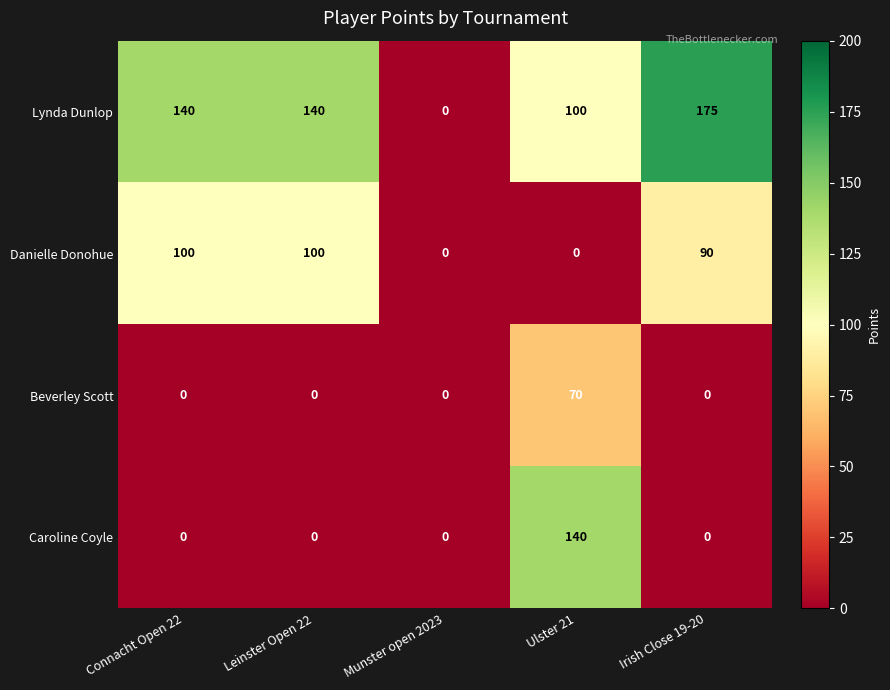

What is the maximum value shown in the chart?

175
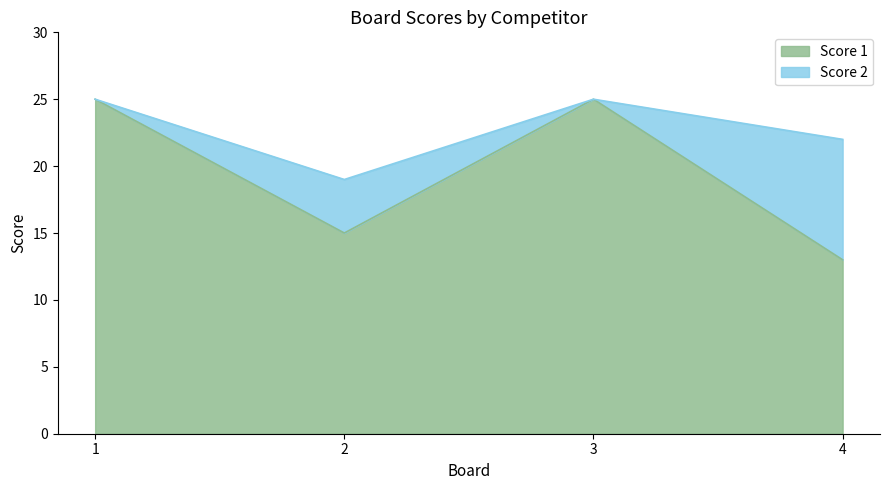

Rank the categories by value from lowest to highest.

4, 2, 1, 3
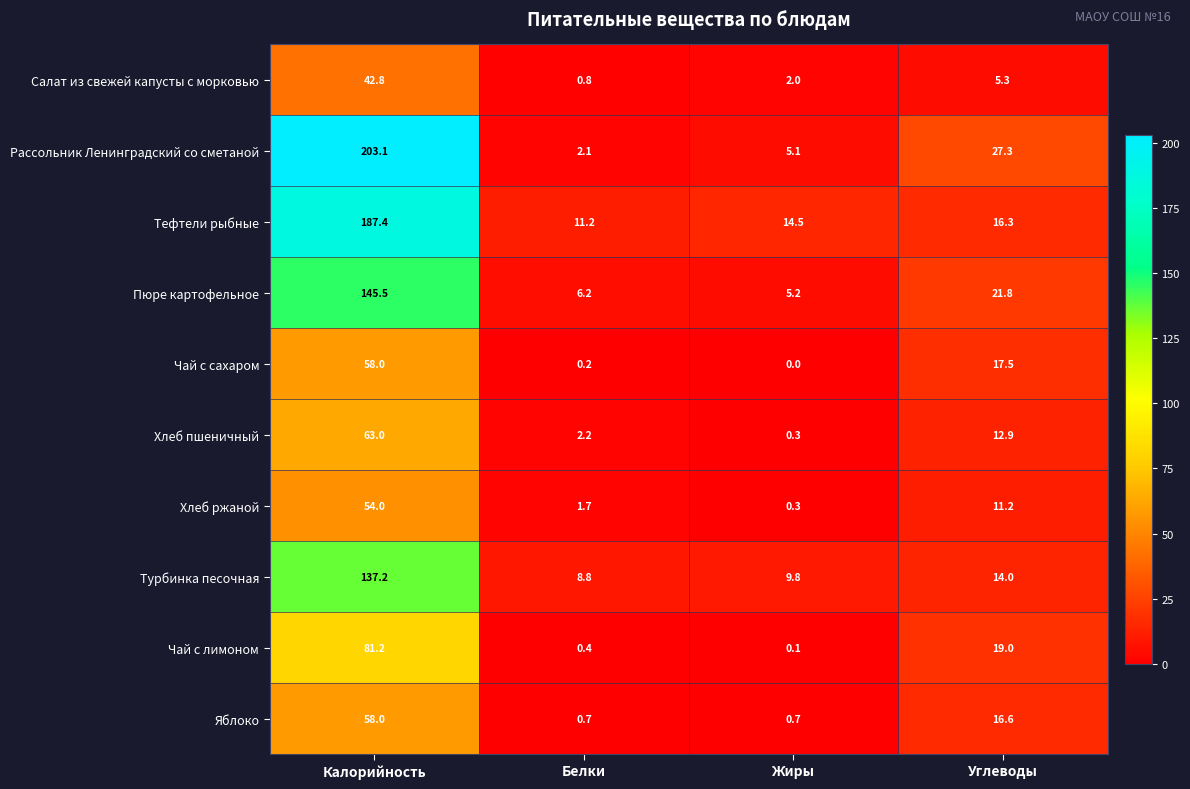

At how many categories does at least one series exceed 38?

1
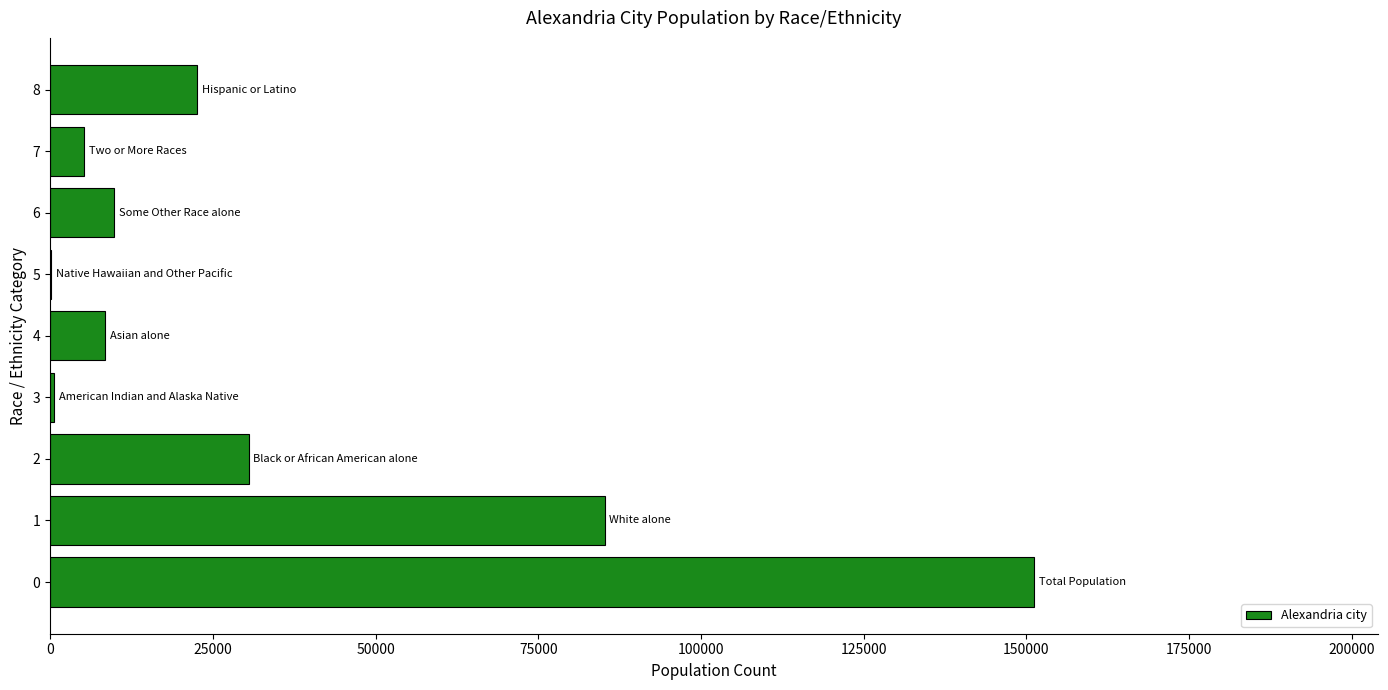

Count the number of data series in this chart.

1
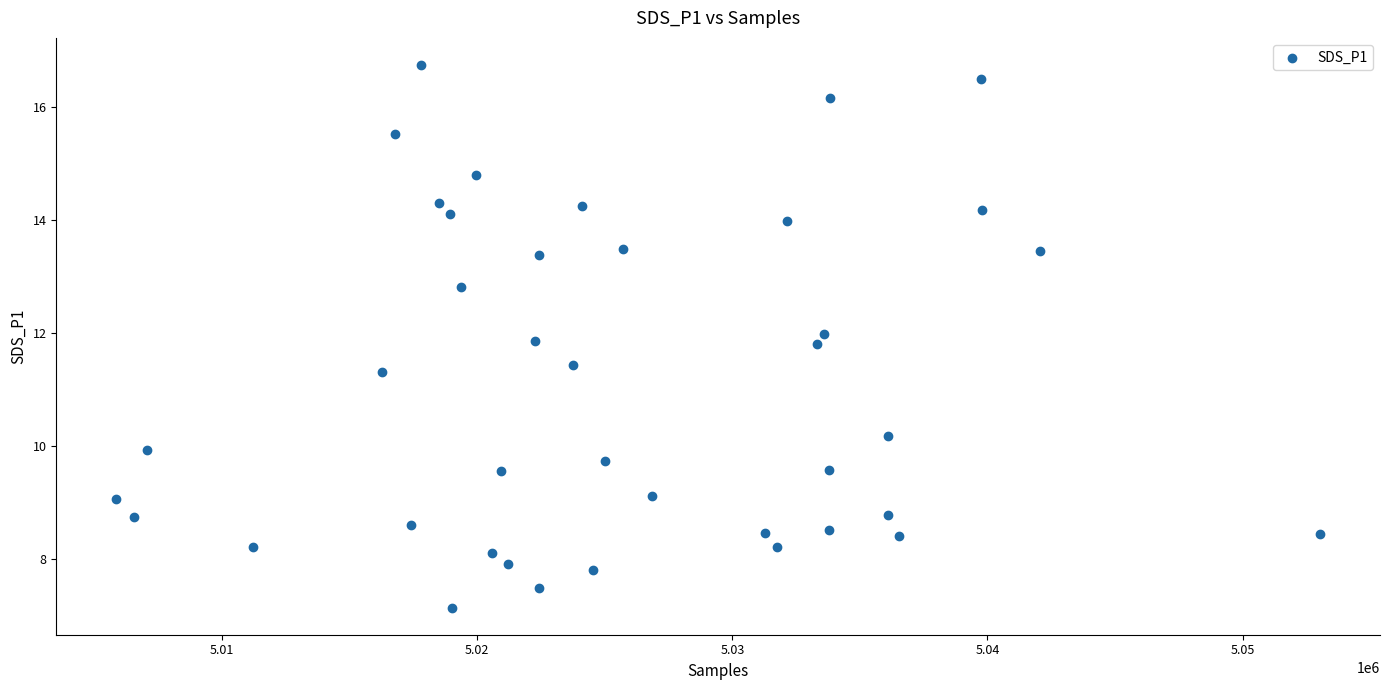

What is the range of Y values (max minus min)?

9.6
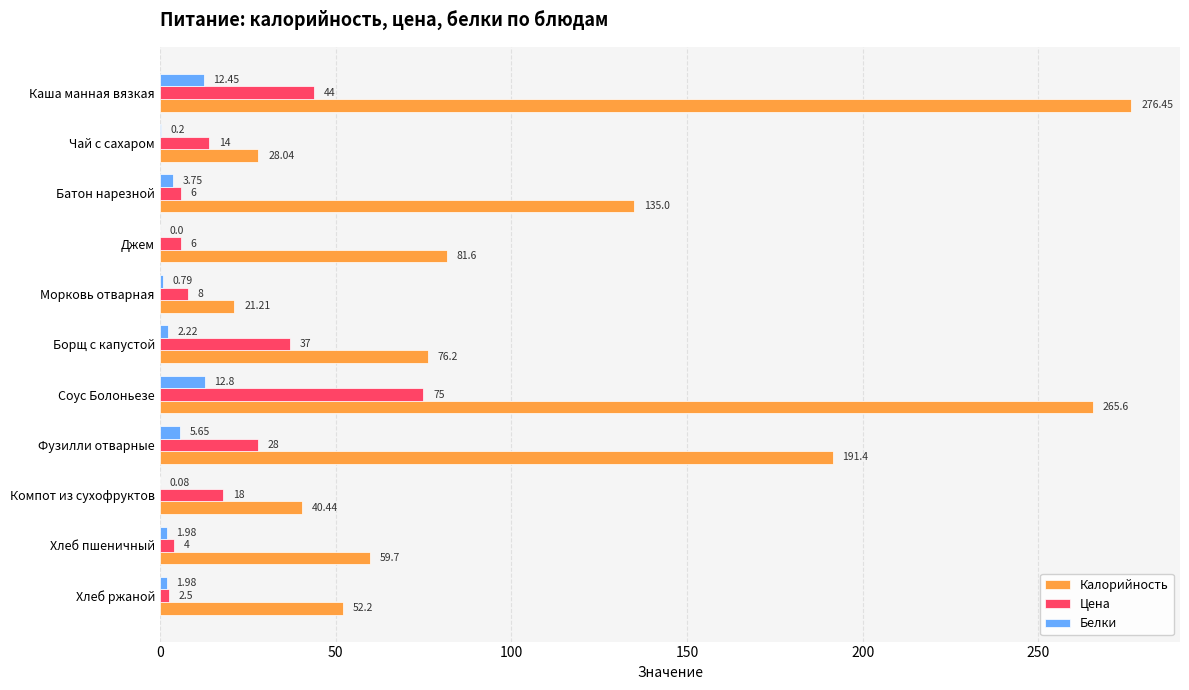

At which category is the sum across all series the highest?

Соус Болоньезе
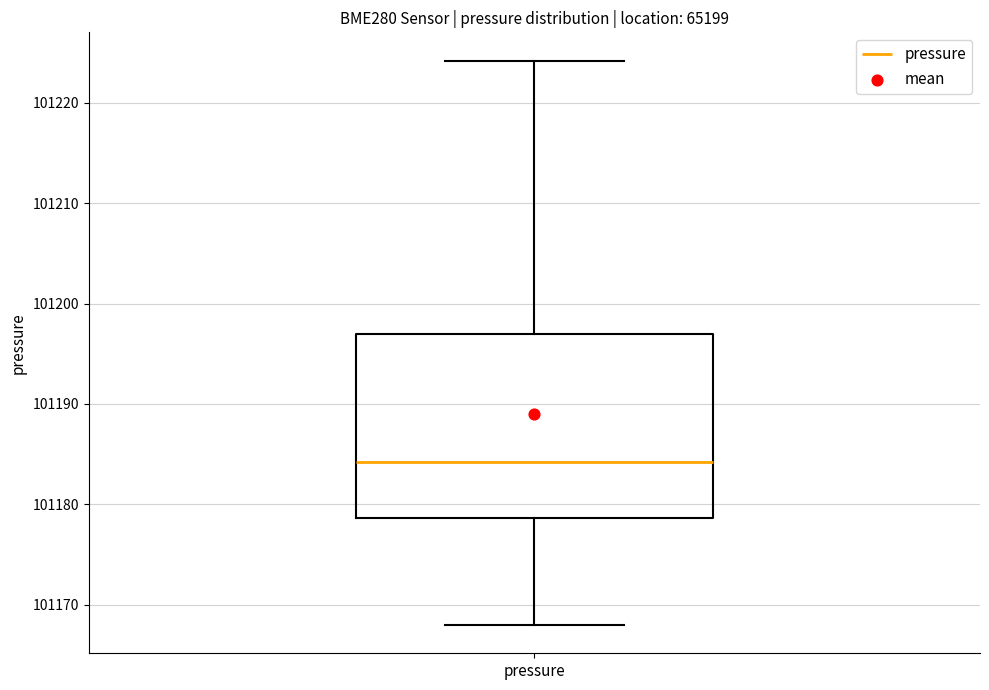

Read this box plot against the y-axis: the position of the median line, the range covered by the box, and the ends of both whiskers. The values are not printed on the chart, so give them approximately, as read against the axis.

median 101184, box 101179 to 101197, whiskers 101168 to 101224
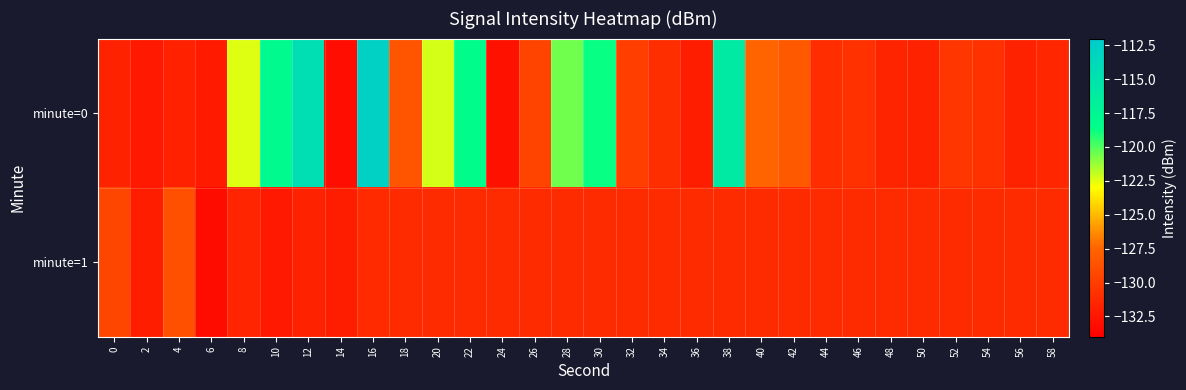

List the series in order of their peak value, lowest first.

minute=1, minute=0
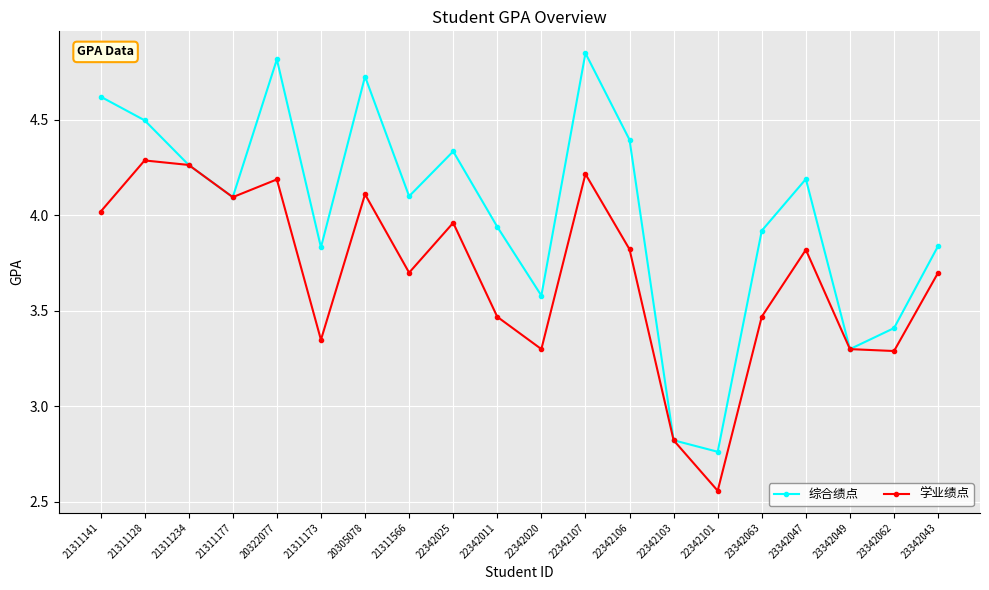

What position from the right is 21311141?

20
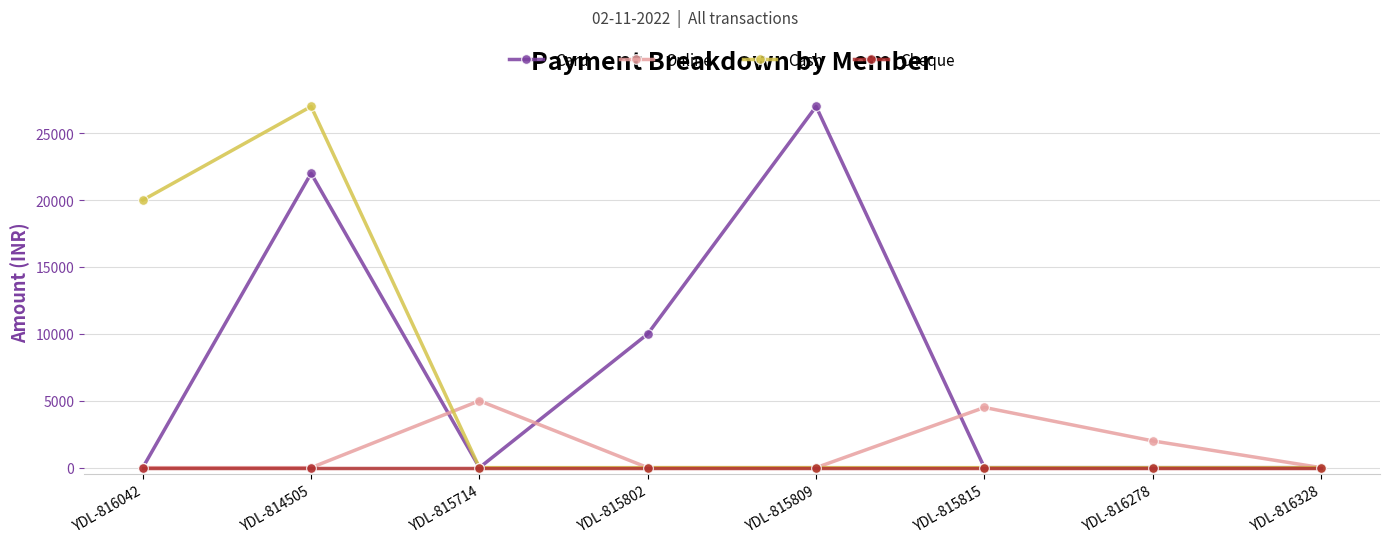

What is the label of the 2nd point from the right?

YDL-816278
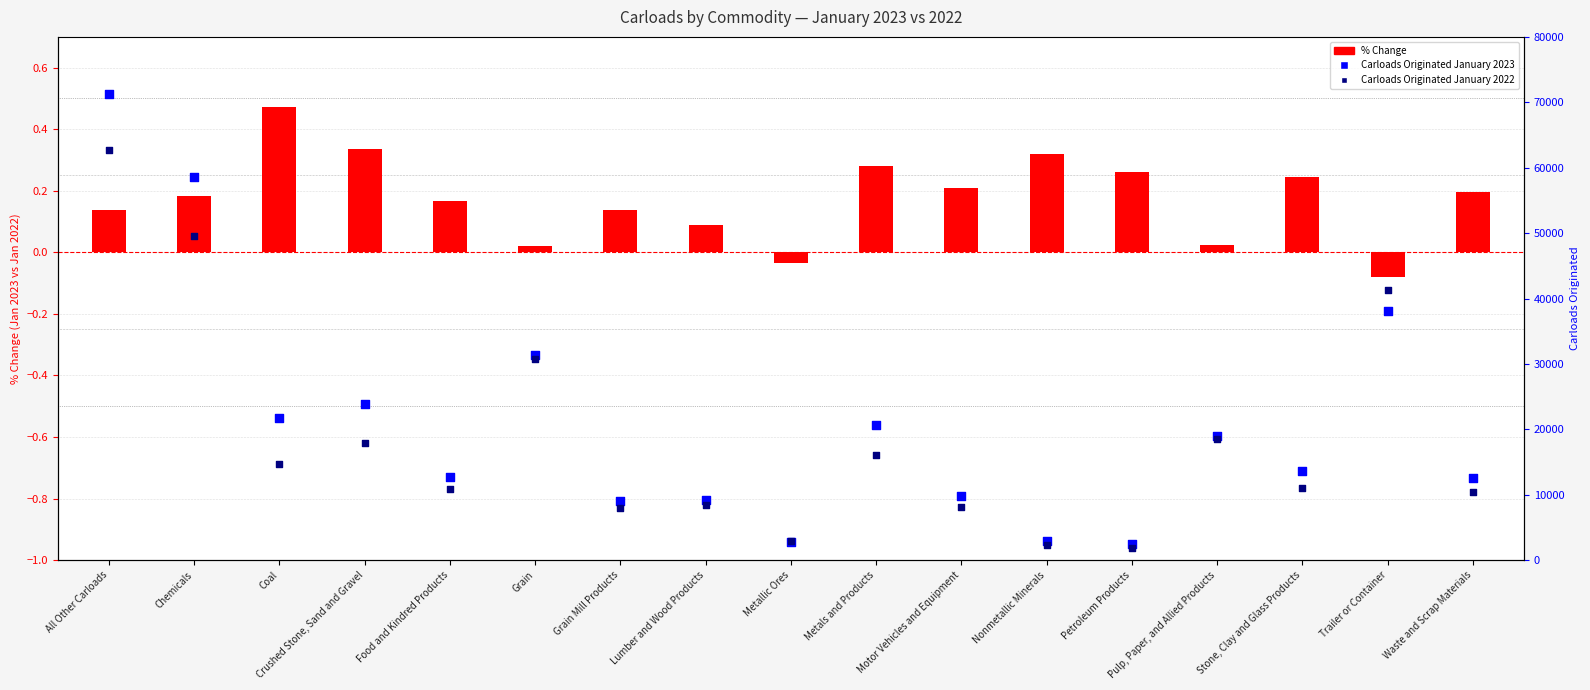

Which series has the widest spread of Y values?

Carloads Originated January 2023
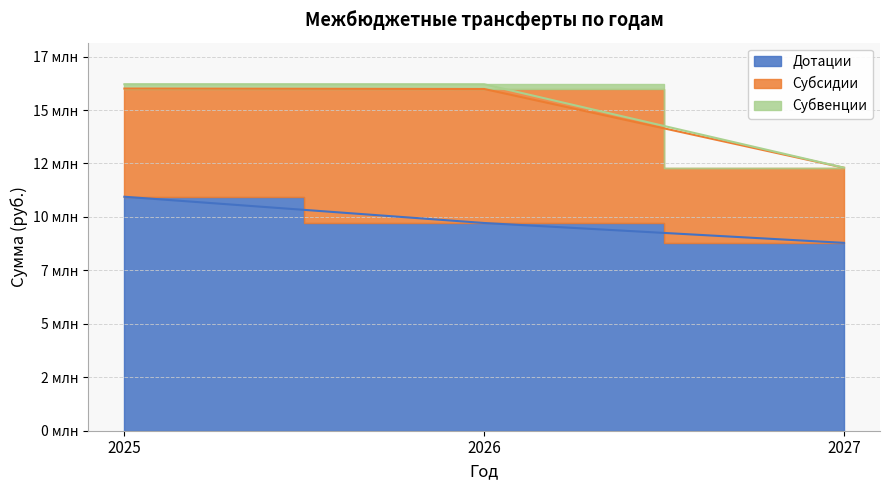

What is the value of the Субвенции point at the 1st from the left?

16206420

EXERCISE.
Give the rows above as a JSON list of strings, one string per line, and skip the blank lines. Leave the pictures out.

FINISHED EXERCISE.
[
  "What is the maximum value shown in the chart?",
  "175",
  "Rank the categories by value from lowest to highest.",
  "4, 2, 1, 3",
  "At how many categories does at least one series exceed 38?",
  "1",
  "Count the number of data series in this chart.",
  "1",
  "What is the range of Y values (max minus min)?",
  "9.6",
  "At which category is the sum across all series the highest?",
  "Соус Болоньезе",
  "Read this box plot against the y-axis: the position of the median line, the range covered by the box, and the ends of both whiskers. The values are not printed on the chart, so give them approximately, as read against the axis.",
  "median 101184, box 101179 to 101197, whiskers 101168 to 101224",
  "List the series in order of their peak value, lowest first.",
  "minute=1, minute=0",
  "What position from the right is 21311141?",
  "20",
  "What is the label of the 2nd point from the right?",
  "YDL-816278",
  "Which series has the widest spread of Y values?",
  "Carloads Originated January 2023",
  "What is the value of the Субвенции point at the 1st from the left?",
  "16206420"
]